I'd agree with that, but I do think you understand what I feel the problem
is. You've just not yet been convinced that that's what I've meant, and
only what I've meant.

>> I don't expect the exception to provide localization, only that it
>> provide the necessary hooks for localization to be easily
>> implemented.
> What do you think those should look like?

Well, that's where I don't have a satisfactory answer. I know what I
consider to be the problem, but not what the solution could be. And maybe
there isn't a satisfactory solution.

>>> ?? Aren't we talking about whether a boost::exception is needed?
>>> Wouldn't that just be derived from std::exception? What's the
>>> problem?
>> If you leave it just at the root of the tree, nothing. I just
>> expected we'd have the logic_error and runtime_error branches as
>> well... but that may have been a bad expectation.
> I sure hope so. I would never use those exceptions if I cared about
> behavior in low-memory situations.

Because of the implementation. The heirarchy isn't flawed, only the
implementation is. (And that's a bit drastic, as the link you gave points
out, since the solutions should be fairly trivial to implement.) I'd
expect us to have a similar heirarchy, but with the proposed
implementation that avoids the issues of memory allocations.
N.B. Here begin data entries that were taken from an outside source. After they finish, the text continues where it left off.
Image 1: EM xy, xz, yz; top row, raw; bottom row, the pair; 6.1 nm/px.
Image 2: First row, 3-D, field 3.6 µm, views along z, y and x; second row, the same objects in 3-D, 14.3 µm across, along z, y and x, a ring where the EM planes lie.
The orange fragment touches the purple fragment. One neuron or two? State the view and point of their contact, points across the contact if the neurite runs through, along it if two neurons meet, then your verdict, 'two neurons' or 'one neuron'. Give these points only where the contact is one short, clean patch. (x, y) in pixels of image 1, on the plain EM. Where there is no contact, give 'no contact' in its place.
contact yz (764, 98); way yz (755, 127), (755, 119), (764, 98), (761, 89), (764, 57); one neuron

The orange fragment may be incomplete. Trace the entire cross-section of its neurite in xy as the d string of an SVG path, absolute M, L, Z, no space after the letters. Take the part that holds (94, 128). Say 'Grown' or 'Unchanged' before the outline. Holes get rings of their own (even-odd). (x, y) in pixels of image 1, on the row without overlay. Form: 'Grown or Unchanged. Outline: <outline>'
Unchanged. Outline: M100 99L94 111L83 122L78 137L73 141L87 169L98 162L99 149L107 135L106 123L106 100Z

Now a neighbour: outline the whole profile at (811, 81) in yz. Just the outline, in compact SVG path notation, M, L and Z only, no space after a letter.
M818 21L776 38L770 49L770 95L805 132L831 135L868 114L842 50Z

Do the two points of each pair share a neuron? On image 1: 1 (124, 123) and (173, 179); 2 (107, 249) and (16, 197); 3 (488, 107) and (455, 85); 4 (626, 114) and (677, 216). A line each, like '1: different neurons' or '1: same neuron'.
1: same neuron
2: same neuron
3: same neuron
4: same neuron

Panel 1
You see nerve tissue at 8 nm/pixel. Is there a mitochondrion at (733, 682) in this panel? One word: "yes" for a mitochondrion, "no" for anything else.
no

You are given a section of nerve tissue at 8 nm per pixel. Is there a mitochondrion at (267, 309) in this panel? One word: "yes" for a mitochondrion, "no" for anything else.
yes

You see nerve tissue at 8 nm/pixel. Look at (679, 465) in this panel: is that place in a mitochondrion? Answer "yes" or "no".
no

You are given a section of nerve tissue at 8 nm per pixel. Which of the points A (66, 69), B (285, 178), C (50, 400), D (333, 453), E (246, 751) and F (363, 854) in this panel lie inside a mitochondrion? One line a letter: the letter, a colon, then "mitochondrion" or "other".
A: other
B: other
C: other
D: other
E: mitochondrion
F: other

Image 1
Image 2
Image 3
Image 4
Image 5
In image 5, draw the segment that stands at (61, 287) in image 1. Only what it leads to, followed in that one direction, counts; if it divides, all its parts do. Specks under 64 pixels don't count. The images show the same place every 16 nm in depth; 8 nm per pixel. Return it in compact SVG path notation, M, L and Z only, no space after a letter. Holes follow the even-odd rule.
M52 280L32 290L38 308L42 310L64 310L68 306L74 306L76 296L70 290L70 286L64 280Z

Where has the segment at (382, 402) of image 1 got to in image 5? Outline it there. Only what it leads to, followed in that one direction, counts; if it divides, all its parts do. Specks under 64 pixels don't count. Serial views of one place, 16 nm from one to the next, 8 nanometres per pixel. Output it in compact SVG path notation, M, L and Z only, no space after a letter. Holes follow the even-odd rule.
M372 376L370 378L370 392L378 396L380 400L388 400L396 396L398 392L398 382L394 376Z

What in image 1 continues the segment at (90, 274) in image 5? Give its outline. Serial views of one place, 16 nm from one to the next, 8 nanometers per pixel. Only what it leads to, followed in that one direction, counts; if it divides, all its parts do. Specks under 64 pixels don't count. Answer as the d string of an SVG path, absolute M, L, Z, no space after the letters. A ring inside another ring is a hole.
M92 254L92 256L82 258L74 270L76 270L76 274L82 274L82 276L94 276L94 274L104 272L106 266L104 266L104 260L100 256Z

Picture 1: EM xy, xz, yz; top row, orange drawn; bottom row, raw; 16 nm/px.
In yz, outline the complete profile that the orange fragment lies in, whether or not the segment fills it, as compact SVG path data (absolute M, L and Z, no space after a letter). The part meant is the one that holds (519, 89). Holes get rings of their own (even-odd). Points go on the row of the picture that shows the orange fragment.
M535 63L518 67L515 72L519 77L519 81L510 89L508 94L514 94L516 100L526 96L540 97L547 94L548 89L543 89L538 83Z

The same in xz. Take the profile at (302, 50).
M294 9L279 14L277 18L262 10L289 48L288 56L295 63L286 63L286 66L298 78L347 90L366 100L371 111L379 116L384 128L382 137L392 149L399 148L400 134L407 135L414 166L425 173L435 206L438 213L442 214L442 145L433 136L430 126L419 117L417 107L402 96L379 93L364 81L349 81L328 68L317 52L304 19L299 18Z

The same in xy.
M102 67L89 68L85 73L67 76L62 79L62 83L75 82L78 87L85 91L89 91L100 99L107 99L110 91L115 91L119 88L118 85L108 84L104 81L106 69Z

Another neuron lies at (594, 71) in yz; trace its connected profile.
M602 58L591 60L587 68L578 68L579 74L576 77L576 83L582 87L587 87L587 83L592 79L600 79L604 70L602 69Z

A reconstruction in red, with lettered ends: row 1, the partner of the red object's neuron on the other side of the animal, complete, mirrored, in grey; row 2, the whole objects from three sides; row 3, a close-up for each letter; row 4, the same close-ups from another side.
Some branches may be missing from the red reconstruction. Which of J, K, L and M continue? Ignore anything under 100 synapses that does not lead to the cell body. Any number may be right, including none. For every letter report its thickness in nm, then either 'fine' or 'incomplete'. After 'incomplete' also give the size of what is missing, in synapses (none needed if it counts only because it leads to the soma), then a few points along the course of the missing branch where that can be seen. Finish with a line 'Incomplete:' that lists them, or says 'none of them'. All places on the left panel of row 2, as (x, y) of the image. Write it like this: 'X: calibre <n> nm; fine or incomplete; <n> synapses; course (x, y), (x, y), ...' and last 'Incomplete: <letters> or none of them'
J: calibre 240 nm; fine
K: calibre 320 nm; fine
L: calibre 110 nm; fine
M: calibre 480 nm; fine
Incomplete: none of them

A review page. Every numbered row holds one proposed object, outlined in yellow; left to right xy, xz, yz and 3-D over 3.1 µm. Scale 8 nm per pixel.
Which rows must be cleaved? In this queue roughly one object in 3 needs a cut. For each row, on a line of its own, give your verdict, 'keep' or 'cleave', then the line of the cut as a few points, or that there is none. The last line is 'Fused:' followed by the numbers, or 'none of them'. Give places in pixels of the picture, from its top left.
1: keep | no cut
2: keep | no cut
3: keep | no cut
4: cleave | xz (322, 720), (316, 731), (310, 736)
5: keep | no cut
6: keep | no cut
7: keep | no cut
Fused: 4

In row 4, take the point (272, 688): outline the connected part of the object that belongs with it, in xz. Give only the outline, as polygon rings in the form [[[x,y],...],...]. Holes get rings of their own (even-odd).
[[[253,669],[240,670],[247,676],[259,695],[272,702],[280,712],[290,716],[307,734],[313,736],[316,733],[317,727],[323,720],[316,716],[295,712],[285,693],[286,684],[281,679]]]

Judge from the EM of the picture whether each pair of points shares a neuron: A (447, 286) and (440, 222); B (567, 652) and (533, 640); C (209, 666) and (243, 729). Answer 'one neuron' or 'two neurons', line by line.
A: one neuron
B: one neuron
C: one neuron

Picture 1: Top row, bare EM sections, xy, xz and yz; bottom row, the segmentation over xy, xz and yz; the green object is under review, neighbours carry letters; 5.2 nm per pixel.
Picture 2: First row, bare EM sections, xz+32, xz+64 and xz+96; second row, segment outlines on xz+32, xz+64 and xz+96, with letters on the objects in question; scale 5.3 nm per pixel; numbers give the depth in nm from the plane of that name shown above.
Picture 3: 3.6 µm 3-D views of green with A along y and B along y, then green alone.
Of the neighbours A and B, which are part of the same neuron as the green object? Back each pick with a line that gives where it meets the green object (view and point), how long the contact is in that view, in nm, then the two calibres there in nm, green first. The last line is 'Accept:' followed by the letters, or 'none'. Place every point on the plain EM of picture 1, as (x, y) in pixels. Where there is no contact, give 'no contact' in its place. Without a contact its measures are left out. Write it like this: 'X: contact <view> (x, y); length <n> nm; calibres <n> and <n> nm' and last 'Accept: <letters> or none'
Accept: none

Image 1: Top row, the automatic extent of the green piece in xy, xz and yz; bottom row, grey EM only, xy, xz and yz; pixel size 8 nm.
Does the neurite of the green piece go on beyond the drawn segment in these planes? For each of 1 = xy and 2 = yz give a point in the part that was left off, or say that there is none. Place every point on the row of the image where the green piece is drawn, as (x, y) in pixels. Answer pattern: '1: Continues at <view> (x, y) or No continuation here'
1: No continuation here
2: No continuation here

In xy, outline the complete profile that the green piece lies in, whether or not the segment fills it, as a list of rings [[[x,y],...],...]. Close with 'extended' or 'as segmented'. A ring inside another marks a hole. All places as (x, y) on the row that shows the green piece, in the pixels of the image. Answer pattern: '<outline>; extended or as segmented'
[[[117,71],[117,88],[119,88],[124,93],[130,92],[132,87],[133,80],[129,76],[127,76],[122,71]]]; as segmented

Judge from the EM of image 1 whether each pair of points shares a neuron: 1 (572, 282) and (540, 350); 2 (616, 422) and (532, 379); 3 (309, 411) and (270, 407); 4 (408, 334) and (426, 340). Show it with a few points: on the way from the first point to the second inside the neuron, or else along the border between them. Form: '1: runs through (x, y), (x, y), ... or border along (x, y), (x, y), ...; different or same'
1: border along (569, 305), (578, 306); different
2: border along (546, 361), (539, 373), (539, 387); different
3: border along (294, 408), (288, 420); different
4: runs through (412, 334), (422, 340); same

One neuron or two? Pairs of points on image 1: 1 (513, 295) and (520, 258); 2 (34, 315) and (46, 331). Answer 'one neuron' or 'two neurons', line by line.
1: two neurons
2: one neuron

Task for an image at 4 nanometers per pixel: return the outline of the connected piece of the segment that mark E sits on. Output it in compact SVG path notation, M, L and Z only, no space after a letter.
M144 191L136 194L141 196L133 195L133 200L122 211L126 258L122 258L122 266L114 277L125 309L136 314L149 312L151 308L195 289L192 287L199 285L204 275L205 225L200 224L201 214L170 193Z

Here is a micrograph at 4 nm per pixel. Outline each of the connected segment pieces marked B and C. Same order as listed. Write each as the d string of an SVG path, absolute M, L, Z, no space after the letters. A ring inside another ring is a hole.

>>>>>> and possibly could be used to index into a catalog of language
>>>>>> neutral strings for output.
>>>>> Existing what() does that.
>>>> How so? I can think of a few hacks, but none seem completely
>>>> satisfying.
>>> std::map<char const*, std::string, compare_cstring>?
>> This assumes that the what() strings are all unique,
> Show me another solution which doesn't rely on a similar assumption,
> please.

The problem is that the what() strings aren't enforcably unique. In fact,
in most cases they are user supplied, instead of implementation supplied.

>> gives suboptimal performance in lookups,
> Who cares? You just paid for stack unwinding!

Well, more importantly, it's suboptimal in memory usage. But that may not
be an issue for some people either.

>>>> The only problem is how you allow the strings to be made language
>>>> neutral. From what you said above, I assume you think there's a
>>>> solution to that, but I don't see it. Care to point out what I'm
>>>> not seeing?
>>> If there's an answer, it's in a different domain. I don't think that
>>> belongs in an exception class.
>> Yes, and no. The actual act of retrieving a localized string
>> obviously doesn't belong in this domain. However, providing a key for
>> looking up said strings, and a hook for formatting said strings with
>> instance specific data, would sure be nice IMHO.
>> // hypothetical code...
>> try
>> {
>> ....
>> }
>> catch (const boost::exception& e)
>> {
>> std::string str = lookup(e.key());
> catch(std::exception& e)
> {
> std::string str = lookup(e.what());
>> // 'str' no contains a locale specific string with replacable value
>> // markers, for instance:
>> // "bad_argument '${argument}' thrown in ${function}"
>> std::cout << e.format(str) << std::endl;
> Why go back to the exception object to do the formatting job here?
>> // given the above hypothetical locale specific string we might
>> get: // bad_argument 'first_arg' thrown in some_class::foo
>> }
>> Obviously a toy example, but I think this illustrates the idea.
> I think you can encode all of that stuff into the what() strings:
> "bad_argument$3$my_function\0"

That might be another approach, but would require strict specification of
what's returned from what(), and a more complex lookup/format mechanism.
The main problem I see with this approach is that any existing code that
expects what() to return a human readable (albiet unlocalized) string will
now be getting a string that's not easy to decipher.